Previous Coronary Angiograms and Angina Recurrence after PCI
All the patients we studied had an invasive diagnostic coronary angiography procedure that did not lead to a targeted therapeutic intervention. Importantly, over one-tenth of patients in this study had already had a previous normal coronary angiogram and had now returned for further study. Performing unnecessary invasive procedures is not optimum for patient care for several reasons. First, these procedures are associated with a risk, albeit low, of major complications. 13 Second, diagnostic uncertainty may affect patients' quality of life and trust in clinicians. Lastly, there is the cost implication for healthcare providers with cost-effectiveness being inversely related to the likelihood of identifying obstructive CAD. 14
About 17.5% of patients were known to have had previous significant CAD with previous PCI, confirming findings of other studies on high rates of symptom recurrence after PCI. 15 The fact they had repeat angiography demonstrating nonobstructive CAD suggests that other causes of symptoms such as VSA, CMD, or noncardiac causes should be considered. 16
The Accuracy of Noninvasive Tests and Symptoms
No relationship between angiographic findings, stress test results, and clinical presentation was found in this population. More than one-third of the patients (39.3%) had evidence of ischemia at noninvasive imaging, but they were found not to have a significant CAD at the invasive angiographic study.

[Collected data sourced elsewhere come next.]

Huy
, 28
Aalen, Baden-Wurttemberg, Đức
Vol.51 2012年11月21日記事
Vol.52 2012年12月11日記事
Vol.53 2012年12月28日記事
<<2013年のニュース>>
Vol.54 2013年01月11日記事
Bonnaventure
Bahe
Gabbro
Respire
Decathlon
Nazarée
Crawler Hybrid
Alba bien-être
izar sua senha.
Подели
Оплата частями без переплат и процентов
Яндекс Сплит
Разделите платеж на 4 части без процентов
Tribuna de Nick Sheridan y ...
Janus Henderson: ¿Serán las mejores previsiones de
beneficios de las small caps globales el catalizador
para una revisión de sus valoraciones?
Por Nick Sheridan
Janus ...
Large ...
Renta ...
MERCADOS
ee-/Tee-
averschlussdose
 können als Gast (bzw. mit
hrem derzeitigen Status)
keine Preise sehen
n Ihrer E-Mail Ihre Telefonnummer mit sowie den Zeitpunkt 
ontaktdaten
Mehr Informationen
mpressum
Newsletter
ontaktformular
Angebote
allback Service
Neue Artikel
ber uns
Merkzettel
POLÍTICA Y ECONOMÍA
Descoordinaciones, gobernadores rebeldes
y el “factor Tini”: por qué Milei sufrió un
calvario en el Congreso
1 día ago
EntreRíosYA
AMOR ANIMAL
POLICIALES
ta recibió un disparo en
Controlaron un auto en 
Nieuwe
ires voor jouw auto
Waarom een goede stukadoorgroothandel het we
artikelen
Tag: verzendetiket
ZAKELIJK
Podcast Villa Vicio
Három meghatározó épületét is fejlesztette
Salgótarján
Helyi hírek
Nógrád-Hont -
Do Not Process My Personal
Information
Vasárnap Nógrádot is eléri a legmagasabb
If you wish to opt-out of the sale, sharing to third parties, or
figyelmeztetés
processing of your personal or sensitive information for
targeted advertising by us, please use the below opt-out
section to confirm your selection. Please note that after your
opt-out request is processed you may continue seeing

The previous findings could suggest we should rely on the presence of ischemia rather than on typicality of symptoms while evaluating a patient with CAD. In fact, functional causes of ischemia such as CMD or VSA could often be associated with atypical angina. 17 18 19
The recent results of the Percutaneous Coronary Intervention in Stable Angina (ORBITA) trial suggested that there may be a discordance between cardiac symptoms and ischemia assessed by DSE and invasive physiology, suggesting that symptomatology is complex, multifactorial, and likely to be influenced by more than just significant epicardial coronary disease and myocardial ischemia. 20 21 This may play an important role in patients with INOCA.
Conclusions
Angina associated with INOCA contributes to significant symptom burden and healthcare resource utilization in clinical practice. It also poses a potential risk from invasive diagnostic coronary angiographies that may not have added clinical value. From this observational registry, INOCA was frequently associated with atypical symptoms and normal coronary arteries in women, and with mild-to-moderate CAD in men. Also, a considerable proportion of patients with INOCA had evidence of ischemia at noninvasive tests. This common clinical condition remains poorly understood and requires further study.
Limitations
This is a large observational registry and therefore is subject to the inherent bias and confounding factors of real-world clinical practice. The main limitation is the lack of long-term follow-up in this descriptive observational registry. We did not study patient outcomes after the index coronary angiogram.
This was a clinical registry in which patient symptoms and angiographic findings were reported by a range of clinicians, whose interpretations may vary. However, this is representative of normal clinical practice.
The analysis of ETT made no distinction between ischemic symptoms and electrocardiogram changes. A positive ETT was one that a clinician had reviewed and deemed worthy of follow-up angiography.
Acknowledgments
The authors thank Matthew Shun-Shin, Henry Seligman, Christopher Rajkumar, James Howard, Prof. Paolo Guido Camici, and Prof. Darrel Francis for their precious contribution to the development of this project.
Footnotes
Conflict of Interest Rasha Al-Lamee receives speaker's honoraria from Phillips Volcano. Alaide Chieffo received a consultant fee from Abbot Vascular. The other authors report no conflicts of interest.